▶ **ACTIVITY**
The answer must be an exact copy of the records, with every picture removed.

*** RECORDS TO PROCESS ***

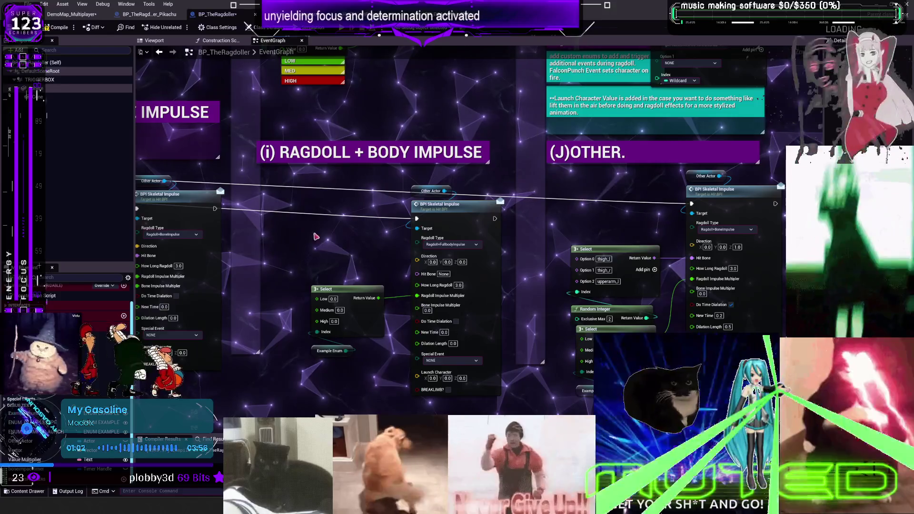
key(ctrl+v)
mouse_move(652, 218)
mouse_down()
mouse_move(599, 225)
mouse_move(805, 206)
mouse_up()
- Copy the 800/4000/22000 Select node into section (i) and feed it into Ragdoll Impulse Multiplier
drag(238, 326, 352, 263)
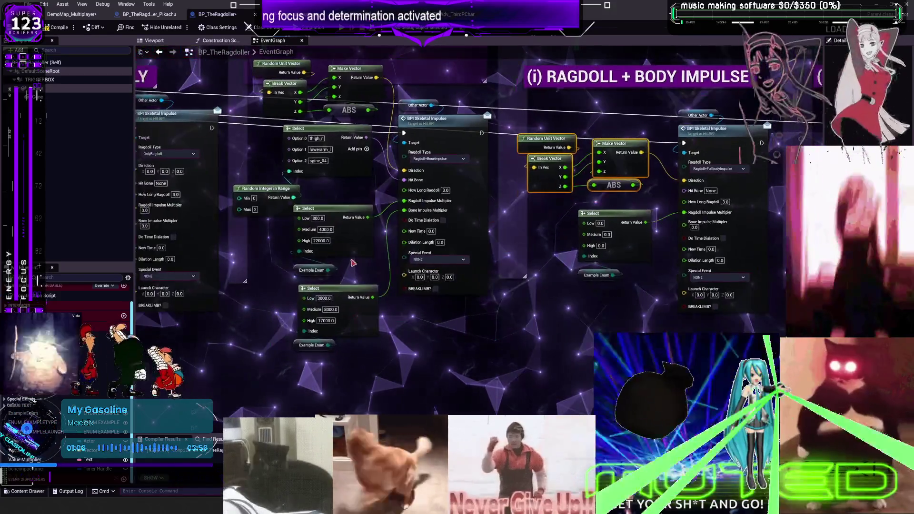
click(356, 247)
key(ctrl+c)
key(ctrl+v)
mouse_move(599, 324)
mouse_down()
mouse_move(509, 333)
mouse_move(522, 248)
mouse_move(512, 211)
mouse_up()
drag(576, 221, 596, 224)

*** End of RECORDS TO PROCESS ***

▶ **COMPLETED EXERCISE**
key(ctrl+v)
mouse_move(652, 218)
mouse_down()
mouse_move(599, 225)
mouse_move(805, 206)
mouse_up()
- Copy the 800/4000/22000 Select node into section (i) and feed it into Ragdoll Impulse Multiplier
drag(238, 326, 352, 263)
click(356, 247)
key(ctrl+c)
key(ctrl+v)
mouse_move(599, 324)
mouse_down()
mouse_move(509, 333)
mouse_move(522, 248)
mouse_move(512, 211)
mouse_up()
drag(576, 221, 596, 224)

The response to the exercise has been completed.